** 本文抜粋 **
┄┄┄┄┄┄┄┄┄┄┄┄┄┄┄┄┄┄┄┄

これらはすべて、顕在意識では「やった方がいい」「やめたい」と思っていても、潜在意識がそれを「ノー」と拒否している状態です。「健康のため」「痩せるため」といった知識だけでは、人間の根深い習慣を変えることは難しいのです。

腑に落ちる瞬間が「潜在意識の書き換え」

では、どうすれば潜在意識レベルから行動を変えることができるのでしょうか? 筆者の経験からもわかるように、その鍵は「腑に落ちる」ことにあります。

筆者は糖質制限をしていたため、ご飯やパン、麺類を一切食べなかったそうです。しかし、ある時「食べすぎは良くないけれど、多少食べるくらいなら問題ない」ということが腑に落ちた。これは、単なる知識として知ったのではなく、自分の中で納得し、確信できたということです。その結果、今では無理なく適量を食べられるようになったと言います。

これはまさに、頭で考えたから行動を変えたのではなく、心から納得した結果、自然と行動が変わった例です。一般的に「潜在意識の書き換え」と呼ばれるものは、このような「腑に落ちる」体験によって引き起こされるのではないでしょうか。

「腑に落ちる」が習慣を変え、現実を変える

「潜在意識を書き換える」と聞くと、何か特別なメソッドが必要に思えるかもしれません。しかし、重要なのは、それが「潜在意識の書き換え」という言葉で表現されようと、「許可する」という言葉で表現されようと、結局は自分が心から納得し、受け入れること、つまり「腑に落ちる」ことなのです。

┄┄┄┄┄┄┄┄┄┄┄┄┄┄┄┄┄┄┄┄

** データ記録 **
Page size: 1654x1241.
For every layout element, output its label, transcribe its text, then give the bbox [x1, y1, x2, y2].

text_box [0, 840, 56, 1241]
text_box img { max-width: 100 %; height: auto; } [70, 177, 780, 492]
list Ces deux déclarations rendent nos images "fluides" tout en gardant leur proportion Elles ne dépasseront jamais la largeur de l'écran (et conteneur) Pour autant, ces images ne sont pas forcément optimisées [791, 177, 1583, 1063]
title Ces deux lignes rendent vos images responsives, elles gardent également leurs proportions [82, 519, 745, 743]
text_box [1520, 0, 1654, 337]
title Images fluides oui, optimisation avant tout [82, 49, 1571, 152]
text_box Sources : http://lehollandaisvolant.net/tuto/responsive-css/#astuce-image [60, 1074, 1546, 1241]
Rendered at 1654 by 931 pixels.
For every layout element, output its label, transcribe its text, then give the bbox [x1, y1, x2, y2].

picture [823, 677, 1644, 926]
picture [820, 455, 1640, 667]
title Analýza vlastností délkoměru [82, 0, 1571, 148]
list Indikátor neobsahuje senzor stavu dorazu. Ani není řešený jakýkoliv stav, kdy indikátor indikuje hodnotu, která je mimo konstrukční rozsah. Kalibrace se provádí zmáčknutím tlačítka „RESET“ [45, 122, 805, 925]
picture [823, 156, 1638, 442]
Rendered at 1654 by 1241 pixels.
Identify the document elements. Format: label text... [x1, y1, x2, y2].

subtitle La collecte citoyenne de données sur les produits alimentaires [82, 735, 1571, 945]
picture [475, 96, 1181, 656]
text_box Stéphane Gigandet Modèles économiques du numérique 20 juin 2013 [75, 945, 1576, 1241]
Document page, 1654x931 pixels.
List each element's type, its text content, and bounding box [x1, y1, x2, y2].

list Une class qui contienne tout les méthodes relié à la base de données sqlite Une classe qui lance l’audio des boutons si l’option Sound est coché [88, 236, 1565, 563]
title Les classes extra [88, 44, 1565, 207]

┄┄┄┄┄┄┄┄┄┄┄┄┄┄┄┄┄┄┄┄

** 作業内容 **
[1] 潜在意識についての文章のうち、「これらはすべて、顕在意識では」から「されるのではないでしょうか。」までの部分（両端を含む）を、「糖質制限」を「炭水化物抜き」に置き換えて書き直してください。
[2] 潜在意識についての文章で、筆者が糖質制限のために一切食べなかったとされる食べ物をすべて挙げてください。
[3] 潜在意識についての文章の続きを、最後の文の後から書き足してください。
資料は別の出典から取ったものです。

** 回答 **
[1]
これらはすべて、顕在意識では「やった方がいい」「やめたい」と思っていても、潜在意識がそれを「ノー」と拒否している状態です。「健康のため」「痩せるため」といった知識だけでは、人間の根深い習慣を変えることは難しいのです。

腑に落ちる瞬間が「潜在意識の書き換え」

では、どうすれば潜在意識レベルから行動を変えることができるのでしょうか? 筆者の経験からもわかるように、その鍵は「腑に落ちる」ことにあります。

筆者は炭水化物抜きをしていたため、ご飯やパン、麺類を一切食べなかったそうです。しかし、ある時「食べすぎは良くないけれど、多少食べるくらいなら問題ない」ということが腑に落ちた。これは、単なる知識として知ったのではなく、自分の中で納得し、確信できたということです。その結果、今では無理なく適量を食べられるようになったと言います。

これはまさに、頭で考えたから行動を変えたのではなく、心から納得した結果、自然と行動が変わった例です。一般的に「潜在意識の書き換え」と呼ばれるものは、このような「腑に落ちる」体験によって引き起こされるのではないでしょうか。

[2] ご飯、パン、麺類

[3]
一度腑に落ちてしまえば、私たちの習慣は自然と変わります。そして、習慣が変われば、行動が変わり、結果として現実も変わっていくのです。

「あれがいいらしい」「これが流行っているらしい」「これに効果があるらしい」といった他者の情報や知識だけで行動しようとしても、それはあなたの潜在意識には響きません。まるで、議案が95%の潜在意識によって否決されてしまうように、結局は続きません。それは、あなた自身の「腑に落ちる」という納得感がないからです。

しかし、もしあなたが「腑に落ちた」なら、それは潜在意識の95%が「可決」に回り、全会一致でその行動が承認された状態と言えるでしょう。そうなれば、意識しなくても、自然と行動が変わり、あなたは本当の意味で変化を遂げることができるのです。

だからこそ、誰かの言葉や流行に流されるのではなく、あなた自身の心と深く向き合い、心から「腑に落ちる」瞬間を大切にしましょう。それが、あなたの人生を根本から変える、最も強力な原動力となるはずです。